There is little room for excess fat. Very few allowances for inefficiencies. We are expected to achieve at an exceptional level. If you want to meet your standards in school, eat and sleep well, start an elective, preside over a club, record and upload a cover of “Girl on Fire” (your educational but quirky PSA on the dangers of recreational Jimson Weed use), and continue to make your mother proud, you must be a different beast.

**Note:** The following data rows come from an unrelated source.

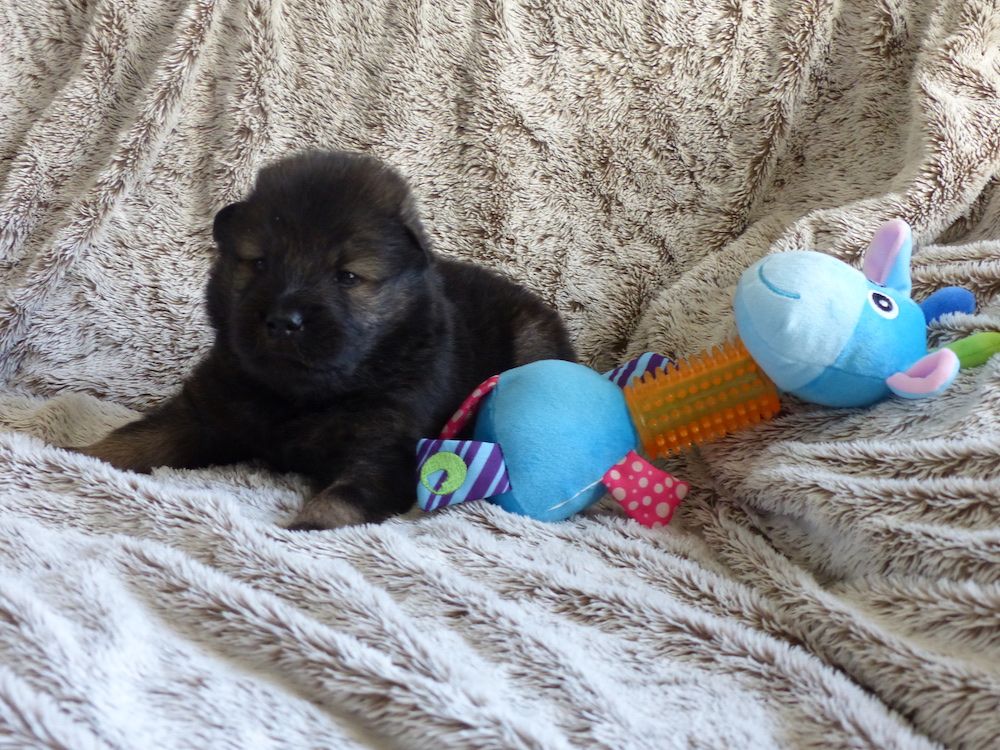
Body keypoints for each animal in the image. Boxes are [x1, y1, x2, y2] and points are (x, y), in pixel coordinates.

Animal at [77, 150, 576, 530]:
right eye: (260, 263)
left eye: (347, 276)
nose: (284, 320)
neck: (302, 396)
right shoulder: (205, 408)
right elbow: (139, 437)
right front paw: (79, 453)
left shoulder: (387, 446)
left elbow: (349, 494)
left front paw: (309, 524)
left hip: (532, 343)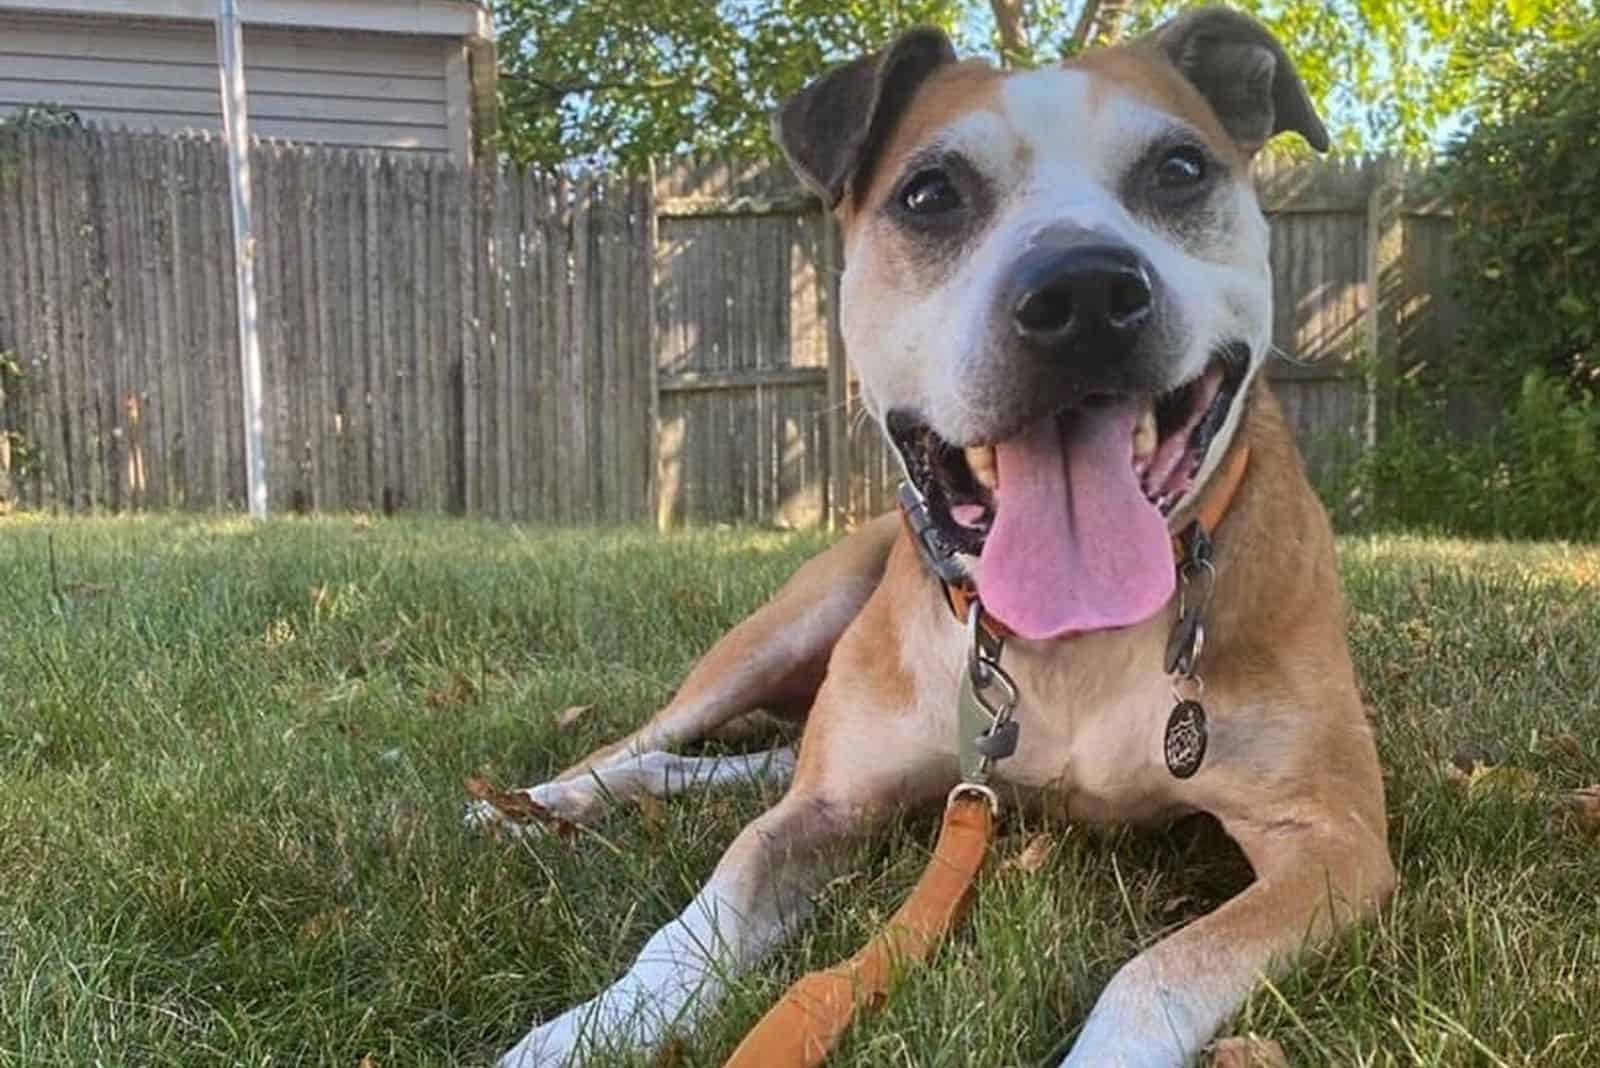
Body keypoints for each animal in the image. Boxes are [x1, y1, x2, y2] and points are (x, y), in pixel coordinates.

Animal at [480, 6, 1395, 1061]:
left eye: (1178, 170)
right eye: (930, 193)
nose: (1082, 290)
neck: (1063, 646)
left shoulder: (1331, 840)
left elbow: (1157, 971)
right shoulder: (820, 812)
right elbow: (699, 919)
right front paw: (585, 1028)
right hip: (782, 629)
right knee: (646, 742)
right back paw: (532, 804)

That’s the idea of the big and little sibling program at OHSU. As second-years, we spend most of each day being reminded precisely how little we know about the world of medicine. But we are experts at exactly one thing: We have done what the first-years are doing. We know the tricks, the shortcuts, and the resources. Most places you, as a first-year, are about to go: we’ve been there. Most of the triumphs and disappointments that you are about to feel: we’ve been there, too. We won’t tell you what to want. We won’t tell you what your priorities should be. But if you let us, we’ll do whatever we can to help you. Because that’s what you do for your siblings.